Expectation-Maximization (EM) is a good algorithm for clustering but does not perform well when applied to classification. The primary problem is that EM clusters data points without knowing their true class labels, so one cluster might consist of more than one true classes and hence results in misclassification. Moreover, EM works on the assumption that data is distributed according to a Gaussian distribution, while real-world datasets usually possess intricate structures which are not captured by EM. As it only clusters data by similarity of features instead of learning class boundaries, its clusters might not correspond to the actual categories.
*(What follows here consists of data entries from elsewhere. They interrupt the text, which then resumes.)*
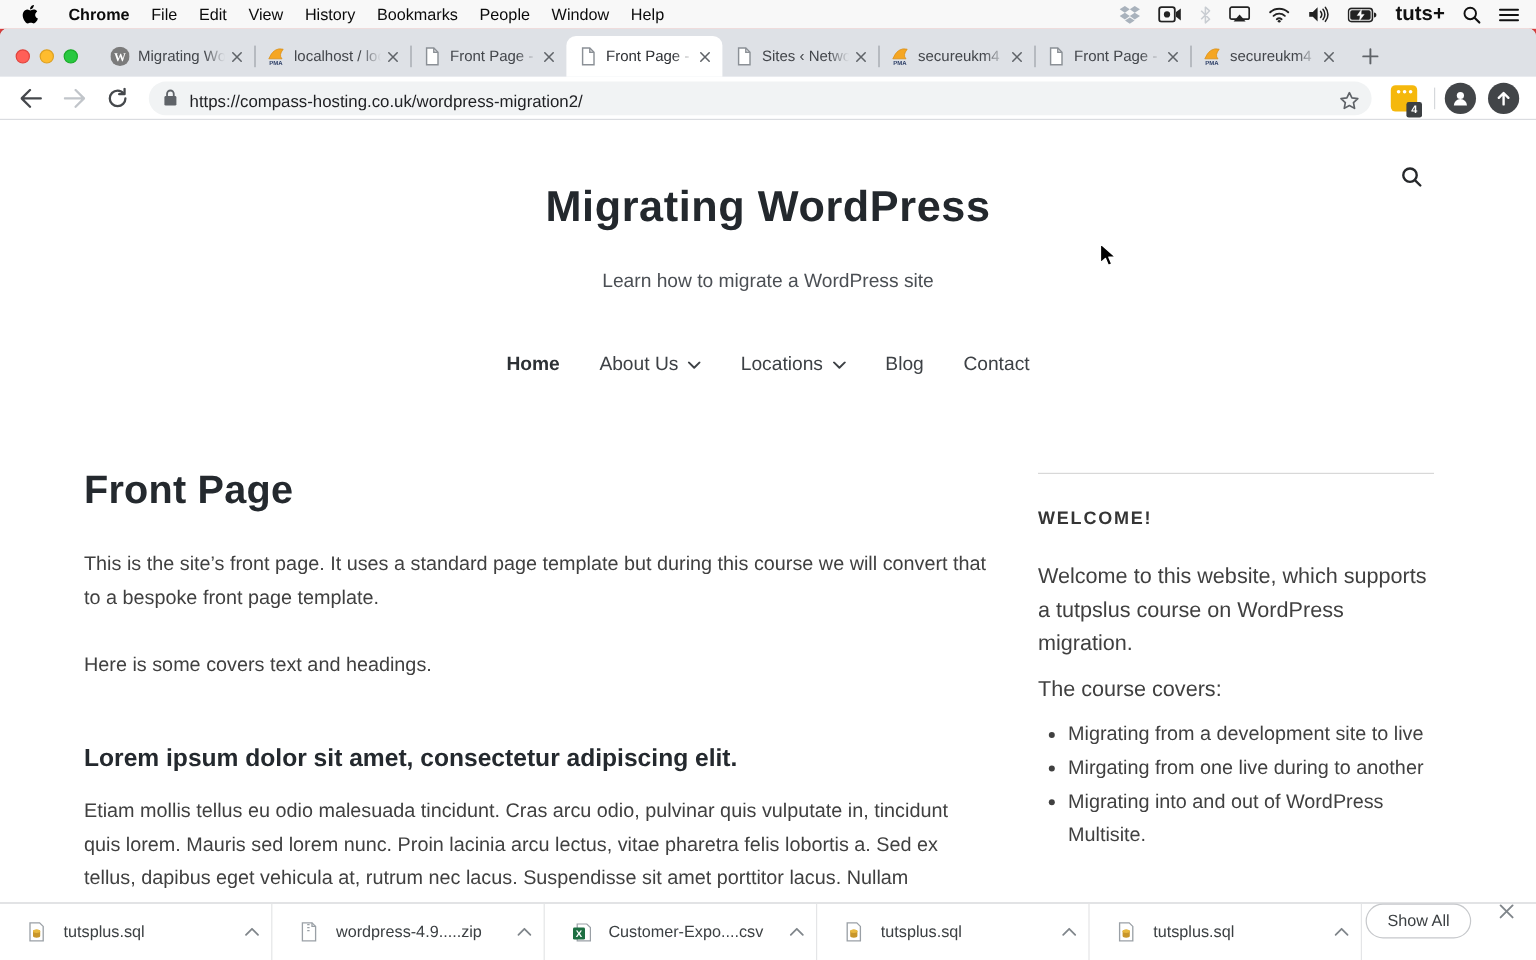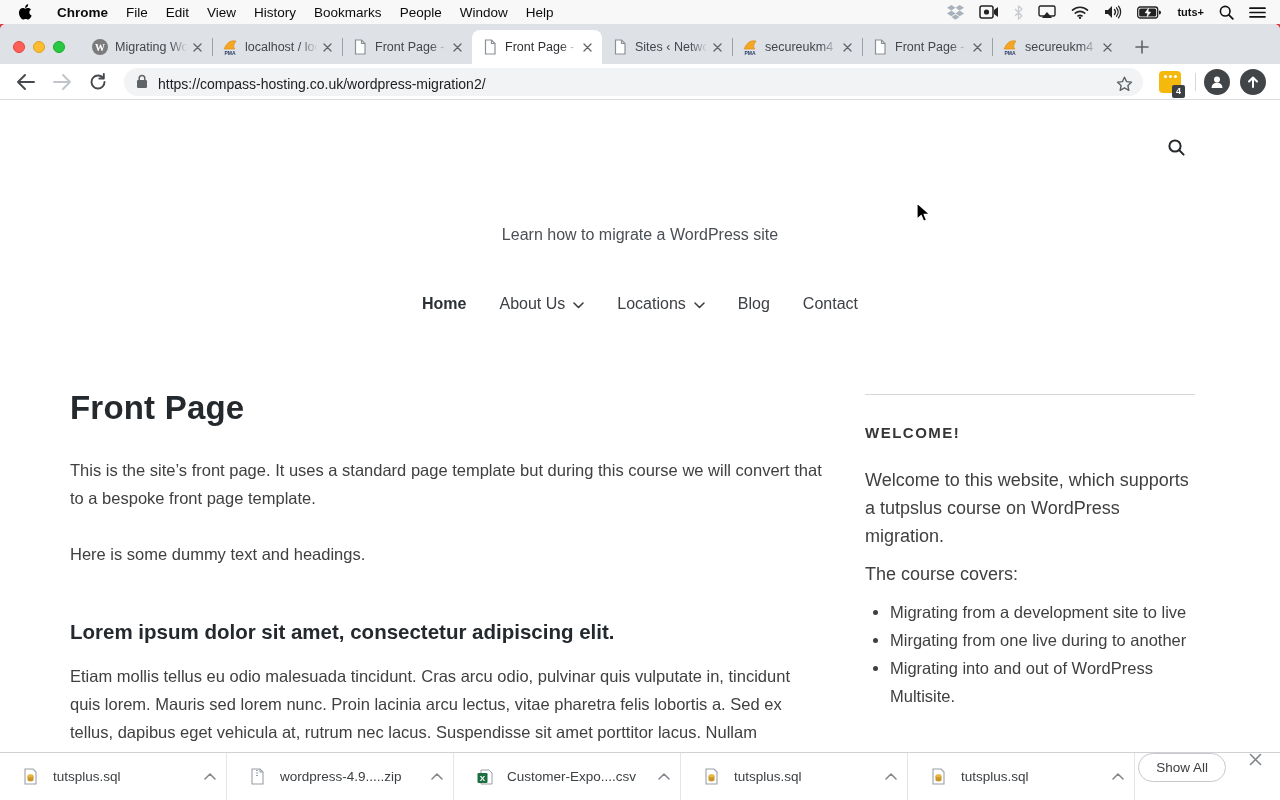--- a/index.html
+++ b/index.html
@@ -8,21 +8,21 @@
   .screen { position:relative; width:1280px; height:800px; background:#ef4444; }
 
   
   .menubar { position:absolute; top:0; left:0; right:0; height:24px; background:#f8f8f8;
     display:flex; align-items:center; font-size:13.5px; color:#0b0b0b; z-index:50; }
   .menubar .apple { margin:0 16px 0 18px; display:flex; align-items:center; }
   .menubar .mb-item { padding:0 9px; white-space:nowrap; }
   .menubar .mb-item.bold { font-weight:700; }
   .menubar-right { margin-left:auto; display:flex; align-items:center; gap:15px; padding-right:14px; }
   .menubar-right .st-icon { display:flex; align-items:center; }
-  .menubar-right .user-label { font-size:11px; font-weight:600; color:#111; }
+  .menubar-right .user-label { font-size:17px; font-weight:600; color:#111; }
 
   
   .window { position:absolute; top:24px; left:0; right:0; bottom:0; background:#fff;
     border-radius:6px 6px 0 0; overflow:hidden; box-shadow:0 0 3px rgba(0,0,0,.35); }
 
   
   .tabstrip { position:absolute; top:0; left:0; right:0; height:40px; background:#dee1e6; }
   .traffic { position:absolute; top:17px; left:13px; display:flex; gap:8px; }
   .traffic .dot { width:12px; height:12px; border-radius:50%; }
   .dot.red { background:#ff5f57; border:0.5px solid #e0443e; }
@@ -422,20 +422,21 @@
     </div>
 
     <div class="viewport">
       <span class="page-search">
         <svg width="19" height="19" viewBox="0 0 19 19">
             <circle cx="8" cy="8" r="5.6" fill="none" stroke="#26282b" stroke-width="2"></circle>
             <path d="M12.3 12.3l4.3 4.3" stroke="#26282b" stroke-width="2" stroke-linecap="round"></path>
           </svg>
       </span>
 
+      <div class="site-title">Migrating WordPress</div>
       <div class="site-tagline">Learn how to migrate a WordPress site</div>
 
       <nav class="main-nav">
 
           <span class="nav-item current">
             <span>Home</span>
 
           </span>
 
           <span class="nav-item">
@@ -464,21 +465,21 @@
           <span class="nav-item">
             <span>Contact</span>
 
           </span>
 
       </nav>
 
       <div class="article">
         <h1>Front Page</h1>
         <p class="para">This is the site’s front page. It uses a standard page template but during this course we will convert that to a bespoke front page template.</p>
-        <p class="para small-gap">Here is some dummy text and headings.</p>
+        <p class="para small-gap">Here is some covers text and headings.</p>
         <h2>Lorem ipsum dolor sit amet, consectetur adipiscing elit.</h2>
         <p class="para last">Etiam mollis tellus eu odio malesuada tincidunt. Cras arcu odio, pulvinar quis vulputate in, tincidunt quis lorem. Mauris sed lorem nunc. Proin lacinia arcu lectus, vitae pharetra felis lobortis a. Sed ex tellus, dapibus eget vehicula at, rutrum nec lacus. Suspendisse sit amet porttitor lacus. Nullam</p>
       </div>
 
       <aside class="sidebar">
         <div class="sb-rule"></div>
         <h3>WELCOME!</h3>
         <p class="para">Welcome to this website, which supports a tutpslus course on WordPress migration.</p>
         <p class="para covers">The course covers:</p>
         <ul>

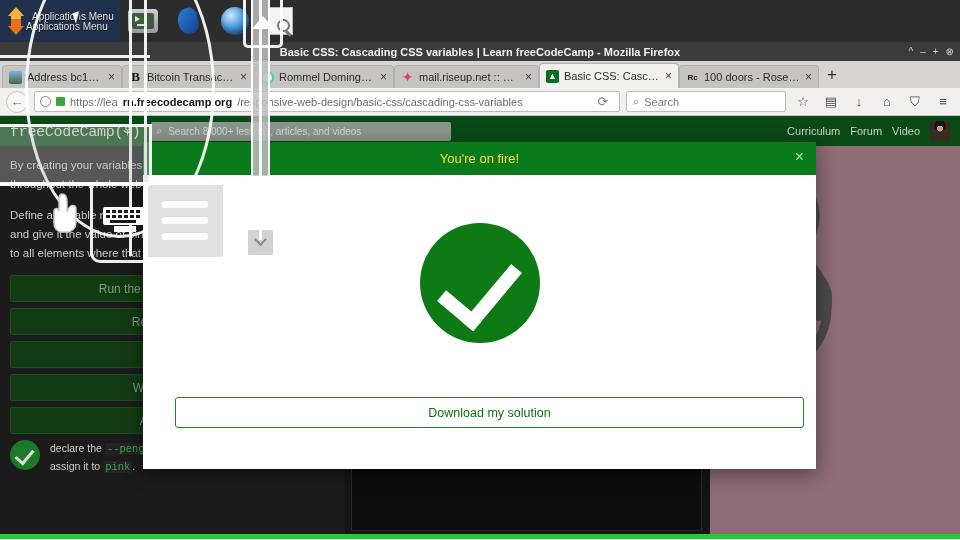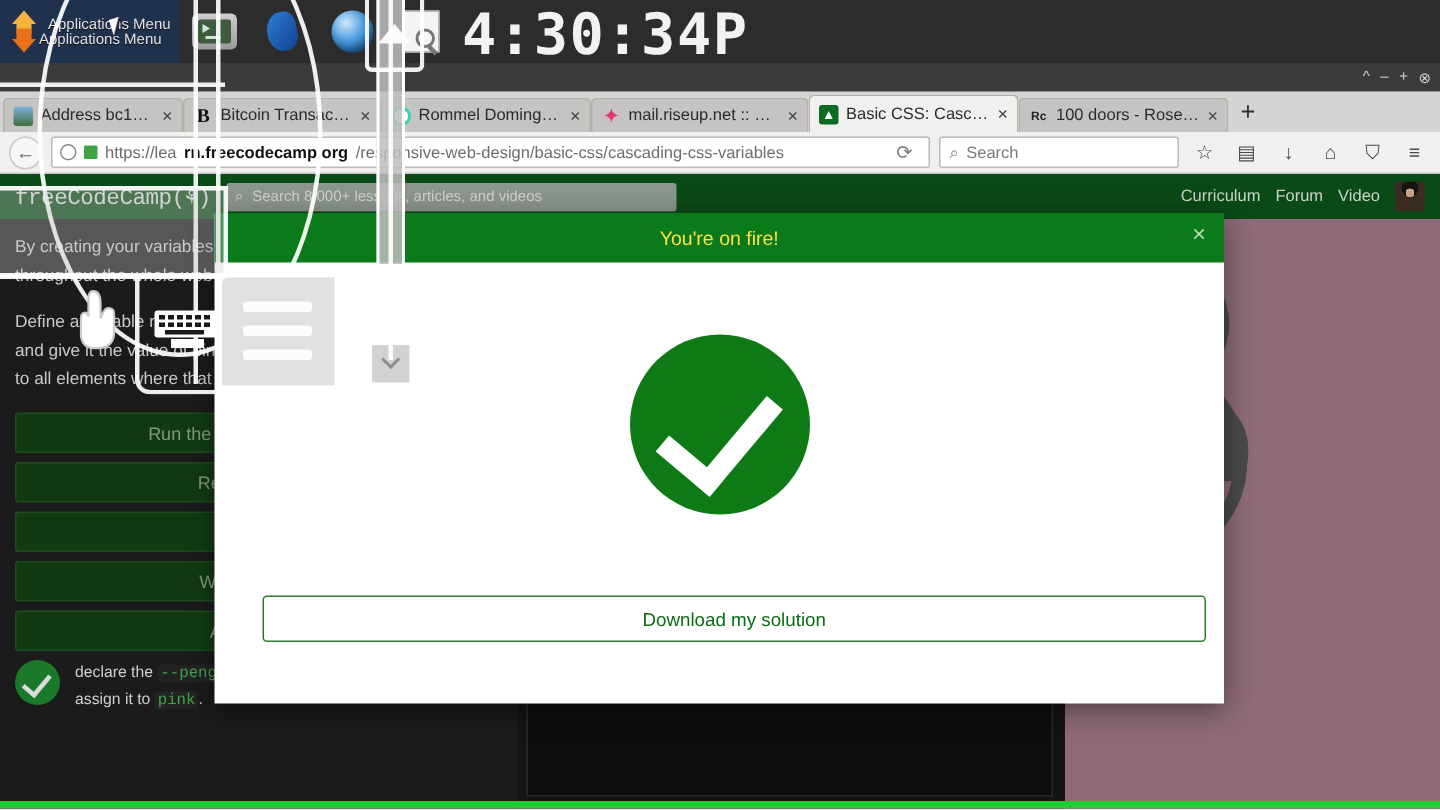--- a/index.html
+++ b/index.html
@@ -222,26 +222,26 @@
   </div>
   <div class="launcher">
     <span class="ic-globe"></span>
   </div>
   <div class="launcher">
     <span class="ic-doc">
         <s></s>
       </span>
   </div>
 
-  <div id="clock">4:30:34P</div>
 </div>
 
 <div id="ff">
 
   <div id="titlebar">
+    <span>Basic CSS: Cascading CSS variables | Learn freeCodeCamp - Mozilla Firefox</span>
     <span class="wbtns">
       <span>^</span>
       <span>–</span>
       <span>+</span>
       <span>⊗</span>
     </span>
   </div>
 
   <div id="tabstrip">
     <div class="tab" style="width:120px;">

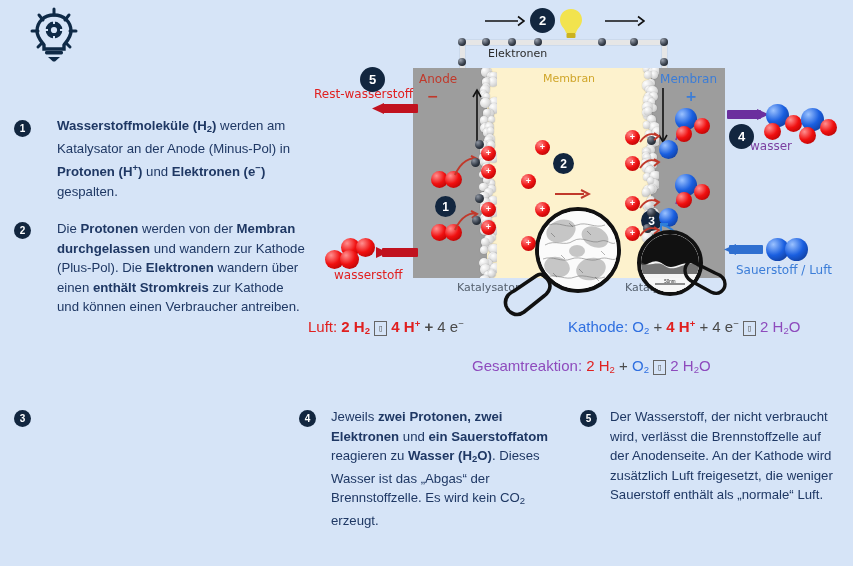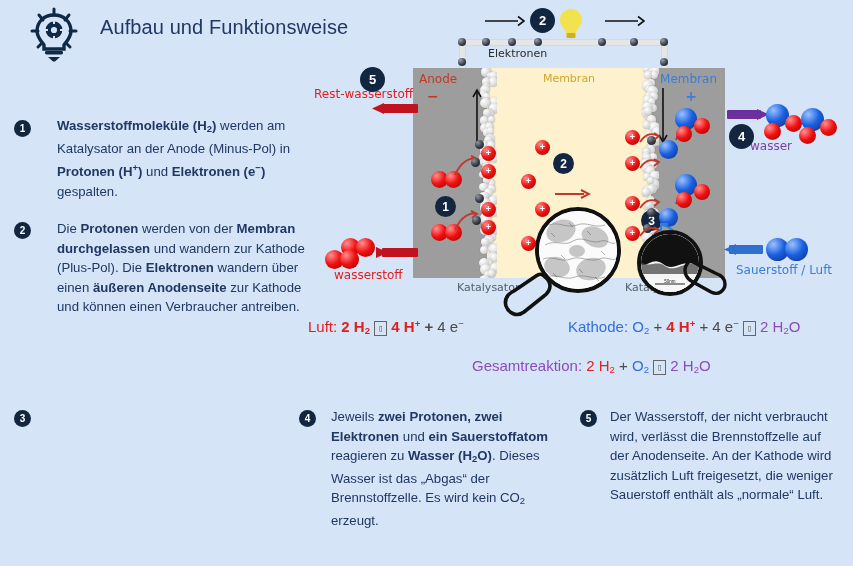--- a/index.html
+++ b/index.html
@@ -120,28 +120,27 @@
           <circle cx="30" cy="24" r="3.1"></circle>
         </g>
         <g stroke="#d6e4f7" stroke-width="2">
           <line x1="30" y1="14.5" x2="30" y2="18"></line>
           <line x1="30" y1="30" x2="30" y2="33.5"></line>
           <line x1="20.5" y1="24" x2="24" y2="24"></line>
           <line x1="36" y1="24" x2="39.5" y2="24"></line>
         </g>
       </svg>
     </div>
-    <div class="page-title">Aufbau und Funktionsweise</div>
   </div>
 
   <div class="badge sm" style="left:14px;top:120px;">1</div>
   <div class="txt" style="left:57px;top:116px;width:248px;"><b>Wasserstoffmoleküle (H<span class="sub">2</span>)</b> werden am Katalysator an der Anode (Minus-Pol) in <b>Protonen (H<span class="sup">+</span>)</b> und <b>Elektronen (e<span class="sup">−</span>)</b> gespalten.</div>
 
   <div class="badge sm" style="left:14px;top:222px;">2</div>
-  <div class="txt" style="left:57px;top:219px;width:252px;">Die <b>Protonen</b> werden von der <b>Membran durchgelassen</b> und wandern zur Kathode (Plus-Pol). Die <b>Elektronen</b> wandern über einen <b>äußeren Anodenseite</b> zur Kathode und können einen Verbraucher antreiben.</div>
+  <div class="txt" style="left:57px;top:219px;width:252px;">Die <b>Protonen</b> werden von der <b>Membran durchgelassen</b> und wandern zur Kathode (Plus-Pol). Die <b>Elektronen</b> wandern über einen <b>enthält Stromkreis</b> zur Kathode und können einen Verbraucher antreiben.</div>
 
   <div class="badge sm" style="left:14px;top:410px;">3</div>
 
   <div class="badge sm" style="left:299px;top:410px;">4</div>
   <div class="txt" style="left:331px;top:407px;width:235px;">Jeweils <b>zwei Protonen, zwei Elektronen</b> und <b>ein Sauerstoffatom</b> reagieren zu <b>Wasser (H<span class="sub">2</span>O)</b>. Dieses Wasser ist das „Abgas“ der Brennstoffzelle. Es wird kein CO<span class="sub">2</span> erzeugt.</div>
 
   <div class="badge sm" style="left:580px;top:410px;">5</div>
   <div class="txt" style="left:610px;top:407px;width:232px;">Der Wasserstoff, der nicht verbraucht wird, verlässt die Brennstoffzelle auf der Anodenseite. An der Kathode wird zusätzlich Luft freigesetzt, die weniger Sauerstoff enthält als „normale“ Luft.</div>
 
   <div>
Although EM is helpful in identifying patterns among unlabeled data, it is not a good way of classification unless supplemented with further steps in order to label its clusters with meaningful labels.

Conclusions

We analyzed the Expectation-Maximization algorithm and its applications in clustering, image segmentation, and classification. Our results reflect its strength and limitations. The EM is an efficient tool for finding patterns in unlabeled data; hence, it seems to be well-suited for clustering applications. In image segmentation, it correctly separates the different regions based on similarities of pixels but fails in precision in terms of classifying colors properly, especially in gradual transitions. For a classification application, EM fails since it does not learn class labels directly; most of the time, it comes with uncertain or wrong groupings. These results confirm that despite the importance of EM in unsupervised learning, it may not be a good choice for providing the sharpest decision boundaries or the most accurate classification. It is important in designing such to first consider the strength and weakness of EM in practical use.